Bagi guru dan staf, beberapa hal yang perlu diperhatikan yaitu:

-        Memastikan telah memeroleh 2 dosis lengkap vaksinasi bila tidak terdapat kontraindikasi dalam menerima vaksin.

-        Memastikan ventilasi dan suplai aliran udara baik. Jendela sebaiknya dalam keadaan bersih dan terbuka. Bila terdapat air conditioner atau pendingin ruangan lainnya, sebaiknya secara rutin diperiksa, dirawat, dan dibersihkan.

-        Sebaiknya dilakukan screening dan perawatan pada guru serta staf. Kebijakan agar tidak datang ke sekolah bila merasa kurang sehat sebaiknya dilakukan. Bila terdapat kontak dengan kasus COVID-19, harus dilakukan screening dan  isolasi di rumah selama sekitar 14 hari.
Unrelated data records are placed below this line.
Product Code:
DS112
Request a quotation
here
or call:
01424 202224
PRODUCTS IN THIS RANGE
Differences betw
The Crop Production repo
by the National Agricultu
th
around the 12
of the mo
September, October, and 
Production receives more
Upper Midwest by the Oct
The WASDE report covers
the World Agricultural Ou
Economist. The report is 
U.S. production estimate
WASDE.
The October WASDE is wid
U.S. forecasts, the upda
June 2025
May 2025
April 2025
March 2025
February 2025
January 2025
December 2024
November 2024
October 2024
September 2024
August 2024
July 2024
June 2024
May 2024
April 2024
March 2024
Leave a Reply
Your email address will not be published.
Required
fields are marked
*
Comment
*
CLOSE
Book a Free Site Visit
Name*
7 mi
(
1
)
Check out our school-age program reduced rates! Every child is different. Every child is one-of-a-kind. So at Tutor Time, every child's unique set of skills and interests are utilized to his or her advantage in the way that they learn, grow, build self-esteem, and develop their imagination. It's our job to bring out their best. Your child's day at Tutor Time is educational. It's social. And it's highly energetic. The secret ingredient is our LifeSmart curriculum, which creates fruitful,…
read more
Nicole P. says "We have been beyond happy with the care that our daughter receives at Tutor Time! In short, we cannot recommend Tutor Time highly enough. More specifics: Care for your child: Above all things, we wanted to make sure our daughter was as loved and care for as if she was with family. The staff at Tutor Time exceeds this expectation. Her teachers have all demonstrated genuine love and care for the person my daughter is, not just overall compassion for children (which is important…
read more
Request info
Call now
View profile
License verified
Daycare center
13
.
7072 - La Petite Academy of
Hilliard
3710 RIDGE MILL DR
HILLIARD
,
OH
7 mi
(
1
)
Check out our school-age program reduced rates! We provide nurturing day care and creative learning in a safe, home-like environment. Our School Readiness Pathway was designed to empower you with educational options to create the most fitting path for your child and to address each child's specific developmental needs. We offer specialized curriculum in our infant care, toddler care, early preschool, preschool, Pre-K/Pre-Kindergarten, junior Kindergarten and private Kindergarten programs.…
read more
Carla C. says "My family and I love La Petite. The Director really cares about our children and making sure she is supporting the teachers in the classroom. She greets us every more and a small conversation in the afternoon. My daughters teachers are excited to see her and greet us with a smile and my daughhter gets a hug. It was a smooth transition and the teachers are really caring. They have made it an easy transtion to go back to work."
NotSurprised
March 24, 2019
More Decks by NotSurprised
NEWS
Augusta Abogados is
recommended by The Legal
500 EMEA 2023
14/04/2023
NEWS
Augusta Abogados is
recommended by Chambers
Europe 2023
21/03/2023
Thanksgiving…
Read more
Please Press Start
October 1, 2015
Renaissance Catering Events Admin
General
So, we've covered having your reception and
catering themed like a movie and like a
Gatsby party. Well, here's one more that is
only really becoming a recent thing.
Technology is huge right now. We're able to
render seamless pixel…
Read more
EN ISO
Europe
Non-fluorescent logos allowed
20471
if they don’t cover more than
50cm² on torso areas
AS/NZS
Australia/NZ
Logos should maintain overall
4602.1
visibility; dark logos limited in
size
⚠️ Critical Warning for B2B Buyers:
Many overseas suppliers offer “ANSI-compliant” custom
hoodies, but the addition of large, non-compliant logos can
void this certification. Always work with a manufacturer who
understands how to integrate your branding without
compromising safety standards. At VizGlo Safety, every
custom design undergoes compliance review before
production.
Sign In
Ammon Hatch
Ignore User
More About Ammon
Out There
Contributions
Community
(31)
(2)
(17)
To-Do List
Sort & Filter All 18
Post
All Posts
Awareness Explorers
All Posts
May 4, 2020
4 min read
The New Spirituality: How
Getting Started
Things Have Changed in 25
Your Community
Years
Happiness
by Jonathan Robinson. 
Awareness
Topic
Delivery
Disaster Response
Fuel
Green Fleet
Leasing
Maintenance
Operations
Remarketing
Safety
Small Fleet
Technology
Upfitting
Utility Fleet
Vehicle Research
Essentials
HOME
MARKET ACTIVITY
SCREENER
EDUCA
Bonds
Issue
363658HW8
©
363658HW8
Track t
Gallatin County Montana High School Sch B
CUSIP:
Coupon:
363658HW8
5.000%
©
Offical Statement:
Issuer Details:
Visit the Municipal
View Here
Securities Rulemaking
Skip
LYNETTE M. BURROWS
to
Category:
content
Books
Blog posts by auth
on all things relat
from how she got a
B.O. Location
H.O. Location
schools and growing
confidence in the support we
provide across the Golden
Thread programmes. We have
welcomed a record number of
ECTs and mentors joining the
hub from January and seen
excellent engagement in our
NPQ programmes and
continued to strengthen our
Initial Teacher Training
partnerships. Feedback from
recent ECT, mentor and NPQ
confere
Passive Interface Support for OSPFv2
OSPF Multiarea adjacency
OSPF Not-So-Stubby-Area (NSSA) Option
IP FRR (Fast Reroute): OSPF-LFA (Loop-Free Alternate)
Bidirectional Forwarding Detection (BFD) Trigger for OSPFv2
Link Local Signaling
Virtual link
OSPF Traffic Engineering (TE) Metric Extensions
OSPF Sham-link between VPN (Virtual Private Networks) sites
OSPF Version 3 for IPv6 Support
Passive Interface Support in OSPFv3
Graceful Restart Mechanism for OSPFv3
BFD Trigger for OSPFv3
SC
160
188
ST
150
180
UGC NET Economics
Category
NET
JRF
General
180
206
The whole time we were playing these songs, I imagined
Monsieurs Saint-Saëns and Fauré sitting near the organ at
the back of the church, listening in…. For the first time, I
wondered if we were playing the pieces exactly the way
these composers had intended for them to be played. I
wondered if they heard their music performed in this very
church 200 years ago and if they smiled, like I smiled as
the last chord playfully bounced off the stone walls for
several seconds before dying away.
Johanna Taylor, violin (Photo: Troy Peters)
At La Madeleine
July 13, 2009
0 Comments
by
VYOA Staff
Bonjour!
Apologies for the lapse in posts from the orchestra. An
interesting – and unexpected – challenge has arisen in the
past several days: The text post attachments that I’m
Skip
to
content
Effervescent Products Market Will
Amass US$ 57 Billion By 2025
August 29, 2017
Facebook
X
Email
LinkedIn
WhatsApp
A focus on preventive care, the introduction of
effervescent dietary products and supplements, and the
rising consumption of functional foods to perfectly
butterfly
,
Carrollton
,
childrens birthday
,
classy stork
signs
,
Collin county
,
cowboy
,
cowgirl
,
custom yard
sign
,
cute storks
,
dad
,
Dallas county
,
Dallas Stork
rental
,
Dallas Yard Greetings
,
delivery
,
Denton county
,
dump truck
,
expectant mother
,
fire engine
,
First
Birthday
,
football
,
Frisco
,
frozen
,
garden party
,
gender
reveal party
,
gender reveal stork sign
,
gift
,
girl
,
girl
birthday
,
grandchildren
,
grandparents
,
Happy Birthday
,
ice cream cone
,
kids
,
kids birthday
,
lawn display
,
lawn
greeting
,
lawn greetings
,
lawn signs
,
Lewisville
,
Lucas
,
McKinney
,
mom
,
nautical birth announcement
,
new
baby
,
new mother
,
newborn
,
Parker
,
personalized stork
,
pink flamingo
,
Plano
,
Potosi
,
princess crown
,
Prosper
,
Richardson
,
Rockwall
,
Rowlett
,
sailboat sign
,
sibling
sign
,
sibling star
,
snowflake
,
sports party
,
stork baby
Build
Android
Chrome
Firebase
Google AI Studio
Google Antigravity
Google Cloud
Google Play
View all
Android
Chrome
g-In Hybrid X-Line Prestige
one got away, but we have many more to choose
-        Jaga jarak antar murid maupun murid dengan staf atau guru minimal 1-2 meter.

-        Menghilangkan metode belajar kelompok dan menerapkan jalur jalan satu arah. Sebaiknya dilakukan pengaturan urutan dalam masuk dan keluar kelas/gedung.

-        Memberi jarak kursi dan memastikan tidak terjadi pergeseran kursi.

-        Kurangi jumlah murid dalam 1 kelas dan hindari perpindahan ruangan kelas pada mata pelajaran tertentu.

-        Menggunakan penghalang fisik seperti kaca pembatas atau sekat antar murid maupun guru.

-        Staf melakukan desinfeksi secara rutin pada permukaan yang sering disentuh, seperti gagang pintu, keyboard, dan toilet. Desinfeksi sebaiknya dilakukan dengan larutan sodium hipoklorid 0,5% dan pastikan produk belum melalui tanggal kadaluwarsa. Produk pemutih pakaian yang dapat memberikan warna putih pada kain sebaiknya tidak digunakan.

-        Diadakan libur rutin untuk proses desinfeksi menyeluruh dan pembersihan total di lingkungan sekolah.

Beberapa kriteria yang dikeluarkan oleh World Health Organization (WHO) mengenai penggunaan masker di sekolah yaitu:

-        Anak dengan usia 5 tahun ke bawah tidak diwajibkan untuk menggunakan masker.

-        Pada anak berusia 6 hingga 11 tahun, penggunaan masker dipertimbangkan berdasarkan tingkat penularan di area tersebut, kemampuan anak dan mematuhi prosedur penggunaan masker secara tepat, dan ada tidaknya aktivitas olahraga.

-        Anak usia 12 tahun ke atas, guru, dan staf  harus menggunakan masker terutama bila tidak dapat menjaga jarak lebih dari 1-2 meter.

Nah, kira-kira setelah membaca tips-tips di atas, apakah Anda telah siap terhadap transisi sekolah daring menjadi tatap muka?